What is true for infrastructure and the application layer is also true for the security risk. A risk, like an open source vulnerability, secret, pipeline risk introduced in the code phase, gets multiplied in the run time where – now you have hundreds of thousands of containers and application components running that risk. The attackers has more ways than ever before to exploit this risk and cause a data breach. Now there are two approaches to solving this problem. One approach is what the industry has always done, which is to have a point product per problem. In the code phase, there are about half a dozen different tools to scan security posture. In the infrastructure layer, you have yet another set of tools. And finally, in the run time, you have tools for cloud workload protection, network security and application security.
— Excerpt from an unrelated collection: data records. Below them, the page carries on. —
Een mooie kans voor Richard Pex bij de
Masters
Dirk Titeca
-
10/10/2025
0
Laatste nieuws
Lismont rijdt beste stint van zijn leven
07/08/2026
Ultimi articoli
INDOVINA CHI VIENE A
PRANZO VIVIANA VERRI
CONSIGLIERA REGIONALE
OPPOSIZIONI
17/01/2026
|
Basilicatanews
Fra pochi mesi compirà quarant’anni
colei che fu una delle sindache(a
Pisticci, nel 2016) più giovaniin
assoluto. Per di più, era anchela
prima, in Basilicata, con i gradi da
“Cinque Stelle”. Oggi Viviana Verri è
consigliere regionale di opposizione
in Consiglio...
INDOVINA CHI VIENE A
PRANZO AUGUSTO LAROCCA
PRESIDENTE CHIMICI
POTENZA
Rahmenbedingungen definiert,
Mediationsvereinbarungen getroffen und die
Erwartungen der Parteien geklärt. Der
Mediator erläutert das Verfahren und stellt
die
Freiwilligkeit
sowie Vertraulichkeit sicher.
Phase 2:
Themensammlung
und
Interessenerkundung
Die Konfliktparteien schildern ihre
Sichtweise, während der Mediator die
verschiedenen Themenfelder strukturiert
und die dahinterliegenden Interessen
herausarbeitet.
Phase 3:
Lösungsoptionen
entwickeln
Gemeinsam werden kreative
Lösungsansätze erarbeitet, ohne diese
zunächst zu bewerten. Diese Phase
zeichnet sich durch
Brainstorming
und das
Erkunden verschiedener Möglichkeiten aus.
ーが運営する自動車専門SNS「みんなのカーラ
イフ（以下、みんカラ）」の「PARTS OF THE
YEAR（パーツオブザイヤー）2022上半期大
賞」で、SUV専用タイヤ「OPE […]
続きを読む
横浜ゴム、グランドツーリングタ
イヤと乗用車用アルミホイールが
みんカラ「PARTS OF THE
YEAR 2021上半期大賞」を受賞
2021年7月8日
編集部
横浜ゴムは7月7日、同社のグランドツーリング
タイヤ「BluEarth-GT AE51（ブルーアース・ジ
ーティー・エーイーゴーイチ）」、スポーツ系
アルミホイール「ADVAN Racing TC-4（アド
Now this is not the right approach to solving this problem for two reasons: number one, each of those tools lack the context. So the customers have to stitch all of that together. And the second thing is, like Lee described, there are 33 million developers and a really few security professionals who understand code and cloud. This is a battle that the security team simply can’t win with this specific approach. We believe there is a better approach. And that’s the approach that we have been steadfast in executing over the last four years, and that is an integrated code-to-cloud platform approach that can help customers prevent risks, and breaches in near real time. Prisma Cloud does that today by scanning security vulnerabilities at each phase of the application life cycle and also have runtime protection to prevent breaches in runtime.
Our strategy is resonating well with the customers and analyst community across different component parts as well as the entirety of the platform. Typical customers start their journey in the infrastructure layer, where we have now 68% of the customers where we’re securing over 4 billion cloud assets. Then they shift left, where they want to prevent the risk from happening to begin with, where we have today 20% of our customers, and we are today scanning millions of code assets. And finally, customers want defense in depth, and they want active prevention, and protection technology in the cloud runtime should a bad actor cause a data breach, where today, we have 54% of the customers where we’re scanning 13 million-plus containers. Let’s see the entirety of the Prisma Cloud platform with a quick demo.
What you see here is a code-to-cloud dashboard that gives the security practitioners visibility across the entire application pipeline. What you see here is as the code assets, and the cloud assets are growing, so are the security risk. For example in the code phase, you’re seeing a whole bunch of security risk that Prisma Cloud has already scanned. The typical enterprise uses multiple tools just to do the security of the code. And on the cloud phase, you’re seeing a whole bunch of security scans that Prisma Cloud has done should things fall through the crack and go into production. The key thing to remember here is that risk introduced in the code phase gets multiplied in the cloud, 20 risk in the code got to be 2,000 in cloud. Now typically, the security practitioner, it takes months and months to resolve these 2,000 issues, because they don’t have the context, don’t have the traceability to fix the root cause of the problem.